# Bayesian Approach to Curve Fitting

The goal in the curve fitting problem is to be able to make predictions for the target variable $ t $ given some new value of the input variable $ x $, on the basis of a set of training data comprising $ N $ input values $ \mathbf{x} = (x_1, \ldots, x_N)^T $ and their corresponding target values $\mathbf{t} = (t_1, \ldots, t_N)^T $.

We can express our uncertainty over the value of the target variable using a probability distribution. For this purpose, we shall assume that, given the value of $ x $, the corresponding value of $ t $ has a Gaussian distribution with a mean equal to the value $ y(x, w)$ of the polynomial curve. Thus, we have:

$$
p(t | x, w, \beta) = \mathcal{N}(t | y(x, w), \beta^{-1}) \tag{1.1}
$$

We now use the training data $ \{\mathbf{x}, \mathbf{t}\} $ to determine the values of the unknown parameters $w$ and $ \beta $ by maximum likelihood.

If the data are assumed to be drawn independently from the distribution \( (1.1) \), then the likelihood function is given by:

$$
p(\mathbf{t} | \mathbf{x}, w, \beta) = \prod_{n=1}^N \mathcal{N}(t_n | y(x_n, w), \beta^{-1}) \tag{1.2}
$$

As we did in the case of the simple Gaussian distribution earlier, it is convenient to maximize the logarithm of the likelihood function.

- SET OF TASKS:
A. From the curve-fitting text, reproduce the part starting at "We can express" and ending at "by maximum likelihood.".
B. In the curve-fitting text, list every symbol that follows the vertical bar on the left side of equation (1.1).

- DATA PROVIDED:
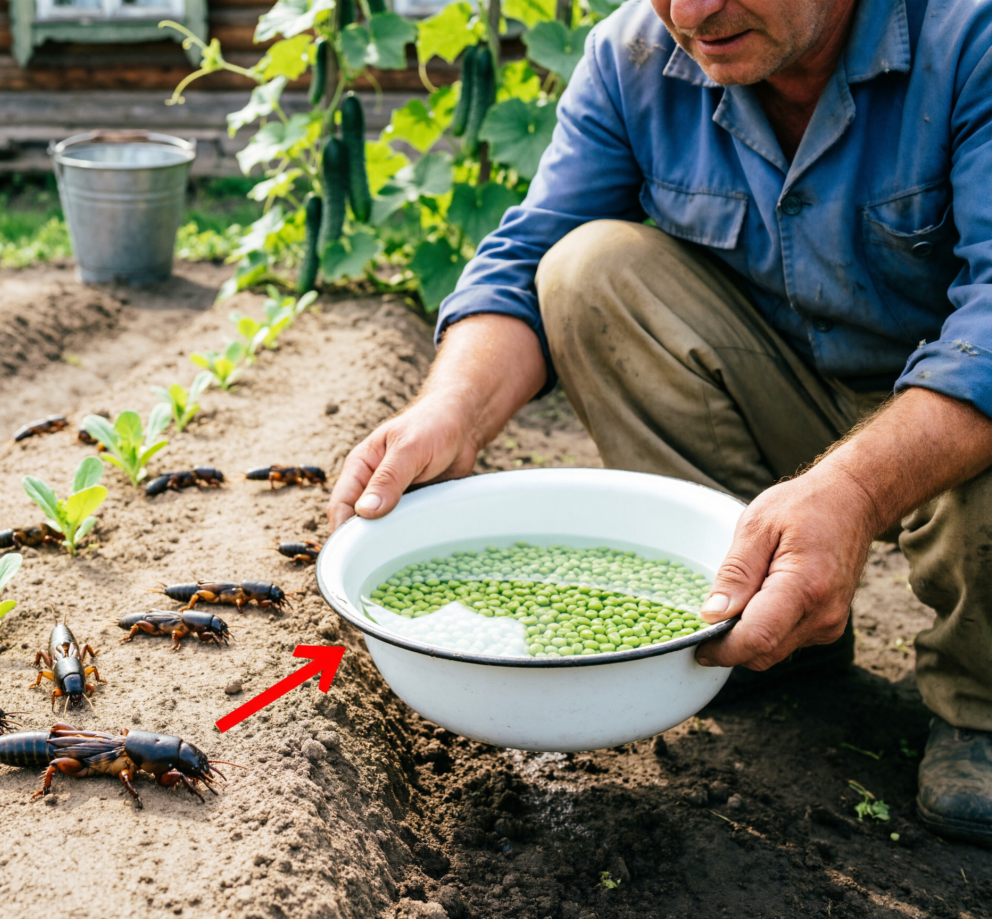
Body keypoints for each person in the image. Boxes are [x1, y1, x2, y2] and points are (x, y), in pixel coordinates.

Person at [327, 0, 992, 847]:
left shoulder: (969, 36)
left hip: (952, 422)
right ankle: (764, 616)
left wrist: (855, 491)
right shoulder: (634, 56)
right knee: (587, 269)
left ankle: (982, 703)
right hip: (789, 393)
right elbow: (525, 260)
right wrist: (451, 409)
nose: (691, 12)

- OUTPUTS BY TASK:
A.
We can express our uncertainty over the value of the target variable using a probability distribution. For this purpose, we shall assume that, given the value of $ x $, the corresponding value of $ t $ has a Gaussian distribution with a mean equal to the value $ y(x, w)$ of the polynomial curve. Thus, we have:

$$
p(t | x, w, \beta) = \mathcal{N}(t | y(x, w), \beta^{-1}) \tag{1.1}
$$

We now use the training data $ \{\mathbf{x}, \mathbf{t}\} $ to determine the values of the unknown parameters $w$ and $ \beta $ by maximum likelihood.

B. x, w, β